Isabel Kersher, writing in the NY Times, quotes Zahran Abu Qubeita. the mayor of the Arab city Yatta, in the southern Hebron Hills as declaring, “[Ma’arat HaMachpela] is an Islamic site, not a Jewish one.”
These answers must be viewed not only in the light of present politics, but rather on the background of seven centuries of Jewish inaccessibility to the building atop the Machpela caves. And accordingly, Israel, at the highest levels, must express in no uncertain terms: Ma’arat HaMachpela, in the city of Hebron, is a JEWISH holy site. This does not negate accessibility to anyone and everyone, of any and every race and religion, to visit and worship here. However, first and foremost, the Jewishness of this site must be acknowledged.

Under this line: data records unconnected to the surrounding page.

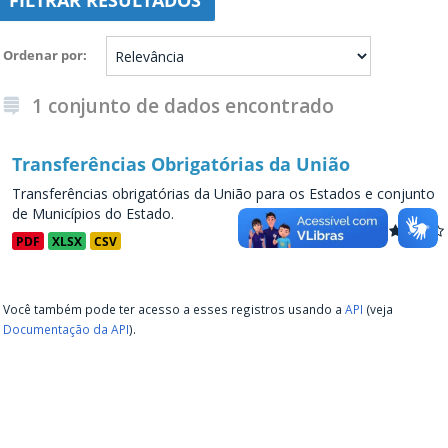
FILTRAR RESULTADOS
Ordenar por
1 conjunto de dados encontrado
Transferências Obrigatórias da União
Transferências obrigatórias da União para os Estados e conjunto
de Municípios do Estado.
PDF
XLSX
CSV
Você também pode ter acesso a esses registros usando a
API
(veja
Documentação da API
).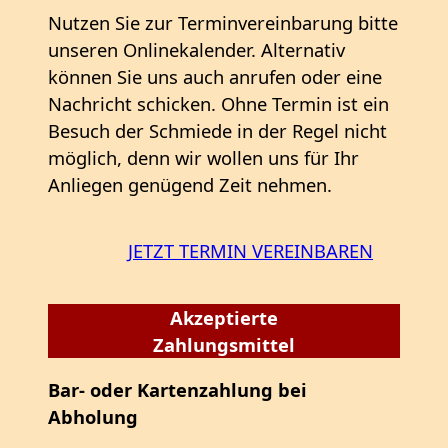
Nutzen Sie zur Terminvereinbarung bitte
unseren Onlinekalender. Alternativ
können Sie uns auch anrufen oder eine
Nachricht schicken. Ohne Termin ist ein
Besuch der Schmiede in der Regel nicht
möglich, denn wir wollen uns für Ihr
Anliegen genügend Zeit nehmen.
JETZT TERMIN VEREINBAREN
Akzeptierte
Zahlungsmittel
Bar- oder Kartenzahlung bei
Abholung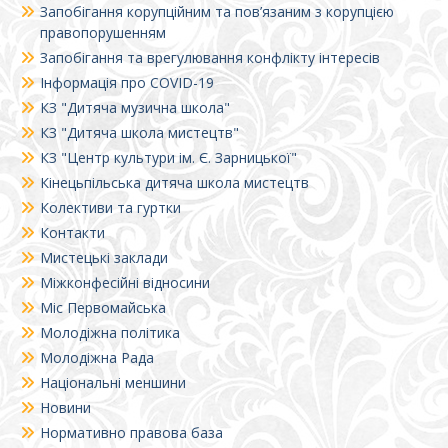
Запобігання корупційним та пов’язаним з корупцією
правопорушенням
Запобігання та врегулювання конфлікту інтересів
Інформація про COVID-19
КЗ "Дитяча музична школа"
КЗ "Дитяча школа мистецтв"
КЗ "Центр культури ім. Є. Зарницької"
Кінецьпільська дитяча школа мистецтв
Колективи та гуртки
Контакти
Мистецькі заклади
Міжконфесійні відносини
Міс Первомайська
Молодіжна політика
Молодіжна Рада
Національні меншини
Новини
Нормативно правова база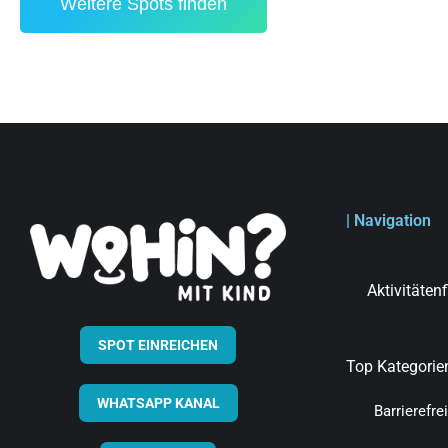
Weitere Spots finden
| Navigation
Aktivitäten
SPOT EINREICHEN
Top Kategorie
WHATSAPP KANAL
Barrierefrei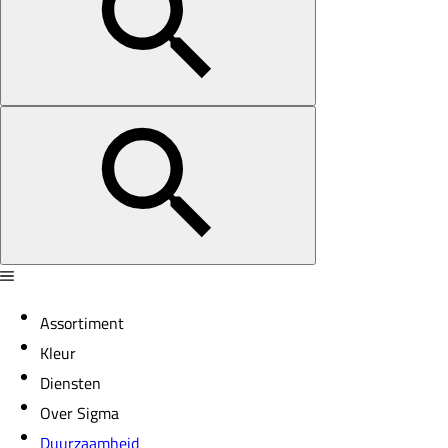
Assortiment
Kleur
Diensten
Over Sigma
Duurzaamheid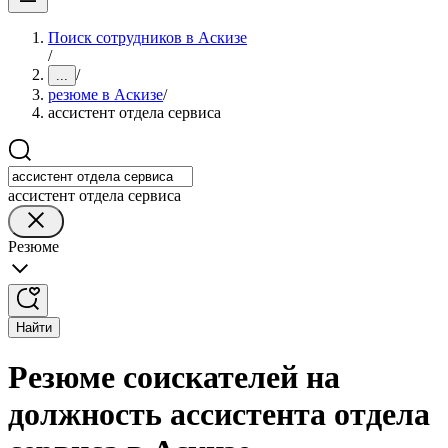
Поиск сотрудников в Аскизе
/
/
...
резюме в Аскизе
/
ассистент отдела сервиса
ассистент отдела сервиса
Резюме
Найти
Резюме соискателей на
должность ассистента отдела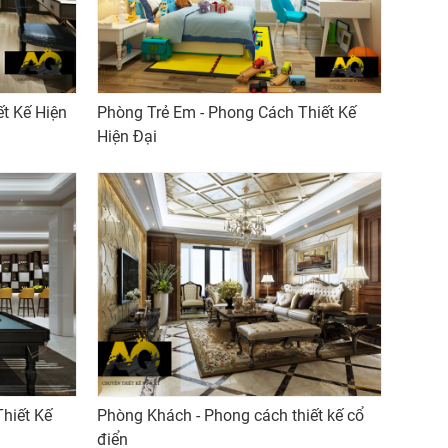
 Kế Hiện
Phòng Trẻ Em - Phong Cách Thiết Kế
Hiện Đại
iết Kế
Phòng Khách - Phong cách thiết kế cổ
điển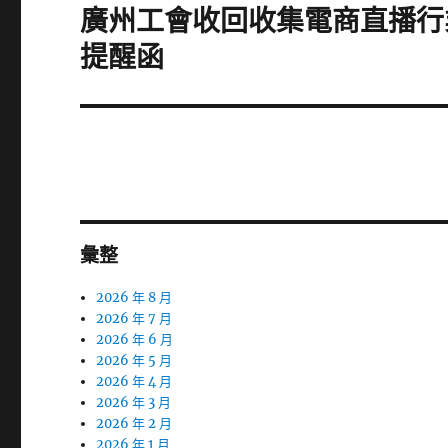
章:
廣州工會收回收集電商直播行
下
一
提醒函
篇
文
章:
彙整
2026 年 8 月
2026 年 7 月
2026 年 6 月
2026 年 5 月
2026 年 4 月
2026 年 3 月
2026 年 2 月
2026 年 1 月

Why do Islamic political and religious leaders refuse to accept any Jewish legacy at Machpela? For the same reasons they reject any Jewish birthright at Joseph’s tomb, Rachel’s tomb, and Temple Mount. In fact they renounce any Jewish roots in all of Israel, preferring to espouse the ‘Palestinian foundation’ of the land we know and call Eretz Yisrael. Of course, the easiest way to change history is to rename and reidentify such sites, as did the Romans two thousand years ago, when following destruction of the Second Temple and expulsion of Jews from Jerusalem, they renamed that city ‘Aelia Capitolina’ and changed the name of the entity known as Israel to ‘Palestina.’
But history, in reality, cannot be erased, and truth will prevail. For should Hebron and Machpela be blotted off the inventory of Jewish culture and tradition, surely the rest of Israel will soon follow because all of Jewish history is enrooted in the heritage which began in Hebron almost four thousand years ago.
Hebron, 2010 has moved past the 7th step.